In 1971, team ropers Jim Olds of San Juan Bautista, California and local Bill Armour of Salinas, California set not only a time record but they also set a record to become the first High Money Winners of the California Rodeo Salinas to do so in a single event. Previously the title of "High Money Winner" had always been won by the All Around Champion, winning prize money in two or more events. Olds and Armour won 1st place in the first go-round, 2nd place in the 3rd go-round and 1st place in the average leading to a contentious debate over who would be presented with the San Francisco Chronicle Award, normally given to the "high money winner". After days of debate, the rodeo committee determined the award would be presented to the All Around Champion Jim Rodriguez Jr. instead of the High Money Winners, Jim Olds and Bill Armour. The rules would be changed thereafter to state that the award would go to the All-Around Champion.

In 1979, the California Rodeo Historical Committee was formed and given the gifts of an authentic Wells Fargo stagecoach and a building. Barbara Breen and Marge Behen were the first co-chairmen of the museum that was established. The museum is open to the public during the run of the Rodeo or by appointment.

Today, the California Rodeo Salinas is the largest and most popular rodeo in California. It is one of the top PRCA rodeos televised on The Cowboy Channel and live-streamed on The Cowboy Channel Plus application.

The 2020 edition of the California Rodeo Salinas was rescheduled from its usual July run to October because of the COVID-19 pandemic. However, after several months, the event was cancelled altogether.

> [Given information]:
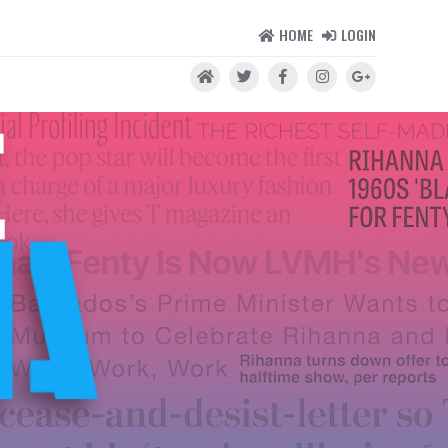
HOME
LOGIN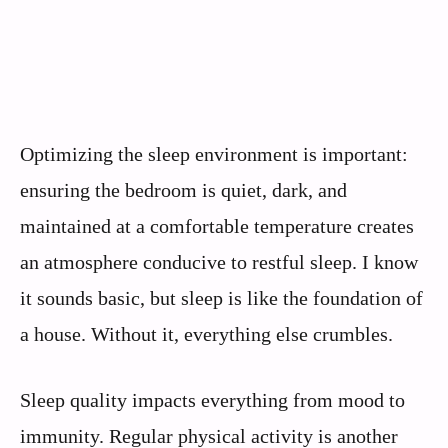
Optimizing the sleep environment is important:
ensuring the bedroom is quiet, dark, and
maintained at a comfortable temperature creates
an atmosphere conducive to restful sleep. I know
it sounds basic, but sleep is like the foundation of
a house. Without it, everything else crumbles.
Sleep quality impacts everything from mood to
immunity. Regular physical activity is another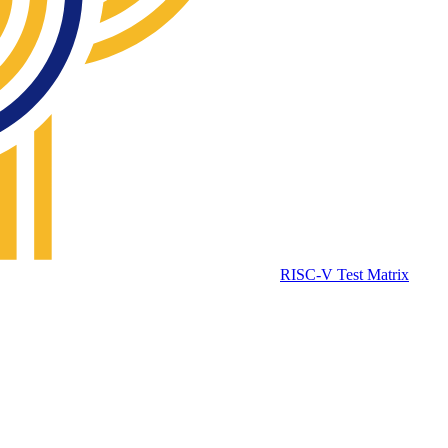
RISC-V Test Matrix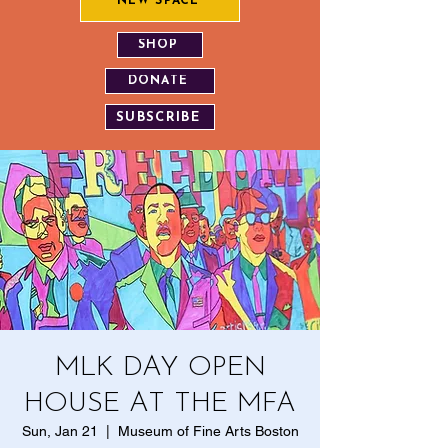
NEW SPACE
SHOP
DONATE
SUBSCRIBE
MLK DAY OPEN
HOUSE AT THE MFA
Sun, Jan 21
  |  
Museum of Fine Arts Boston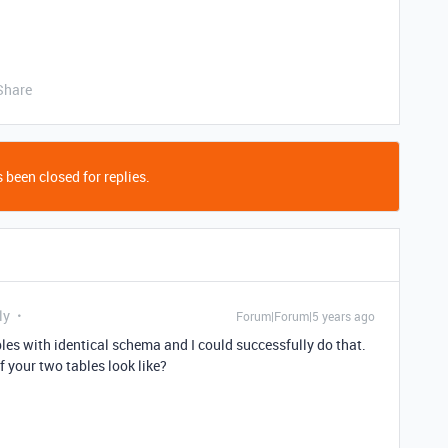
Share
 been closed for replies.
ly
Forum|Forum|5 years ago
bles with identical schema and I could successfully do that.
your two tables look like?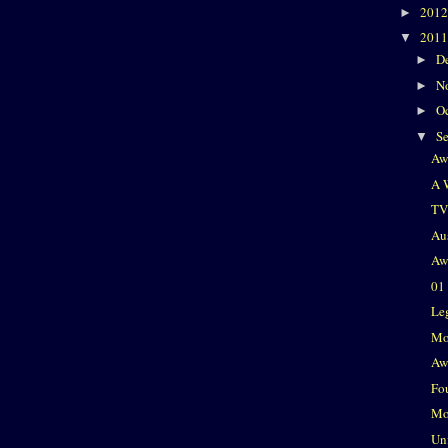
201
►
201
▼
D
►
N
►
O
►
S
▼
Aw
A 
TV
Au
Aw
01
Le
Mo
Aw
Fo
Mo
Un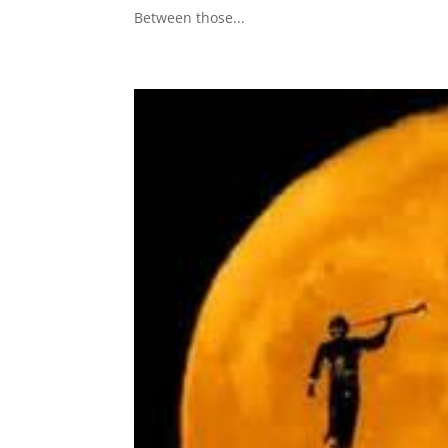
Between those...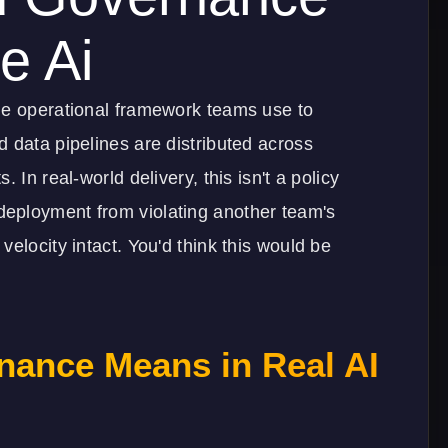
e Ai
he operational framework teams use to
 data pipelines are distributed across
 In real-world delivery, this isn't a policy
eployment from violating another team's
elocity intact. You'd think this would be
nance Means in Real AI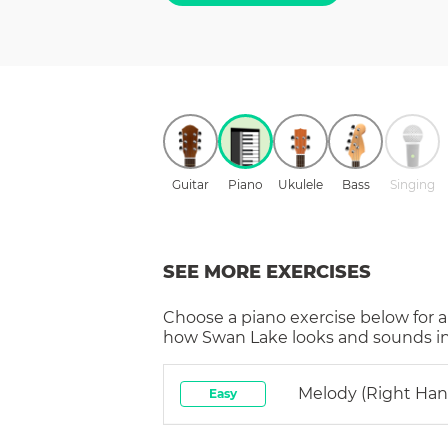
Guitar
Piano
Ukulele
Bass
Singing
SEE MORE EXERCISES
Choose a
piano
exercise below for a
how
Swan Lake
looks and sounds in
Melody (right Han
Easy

* * *

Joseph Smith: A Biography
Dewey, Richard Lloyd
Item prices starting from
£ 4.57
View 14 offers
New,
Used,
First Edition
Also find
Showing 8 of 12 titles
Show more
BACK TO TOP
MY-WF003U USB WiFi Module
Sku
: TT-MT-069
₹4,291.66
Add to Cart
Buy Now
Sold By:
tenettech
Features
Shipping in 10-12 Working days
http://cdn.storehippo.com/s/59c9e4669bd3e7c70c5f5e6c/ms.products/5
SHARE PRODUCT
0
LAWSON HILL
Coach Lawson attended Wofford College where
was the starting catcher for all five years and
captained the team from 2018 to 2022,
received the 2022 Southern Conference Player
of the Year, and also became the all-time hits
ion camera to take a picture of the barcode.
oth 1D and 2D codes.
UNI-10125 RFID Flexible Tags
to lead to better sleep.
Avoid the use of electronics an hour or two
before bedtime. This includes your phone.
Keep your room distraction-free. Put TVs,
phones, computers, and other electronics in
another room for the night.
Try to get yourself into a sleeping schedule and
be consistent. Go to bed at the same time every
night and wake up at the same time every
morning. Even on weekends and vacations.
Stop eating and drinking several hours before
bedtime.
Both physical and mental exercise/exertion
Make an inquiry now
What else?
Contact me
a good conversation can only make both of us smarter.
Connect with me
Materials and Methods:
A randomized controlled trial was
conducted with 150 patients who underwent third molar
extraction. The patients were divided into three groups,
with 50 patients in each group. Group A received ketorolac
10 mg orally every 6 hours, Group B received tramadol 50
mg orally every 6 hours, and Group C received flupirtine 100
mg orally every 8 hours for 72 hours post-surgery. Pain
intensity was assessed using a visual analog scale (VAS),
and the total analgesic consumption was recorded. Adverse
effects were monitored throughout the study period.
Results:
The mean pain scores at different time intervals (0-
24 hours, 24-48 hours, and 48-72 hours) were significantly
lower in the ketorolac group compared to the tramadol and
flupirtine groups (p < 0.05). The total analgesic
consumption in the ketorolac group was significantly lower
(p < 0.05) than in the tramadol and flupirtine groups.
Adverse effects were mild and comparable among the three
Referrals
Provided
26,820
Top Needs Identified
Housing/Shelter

> [The task]:
Please answer from the rodeo history text: who was given the San Francisco Chronicle Award after the 1971 debate?

> [Output of the task]:
All Around Champion Jim Rodriguez Jr.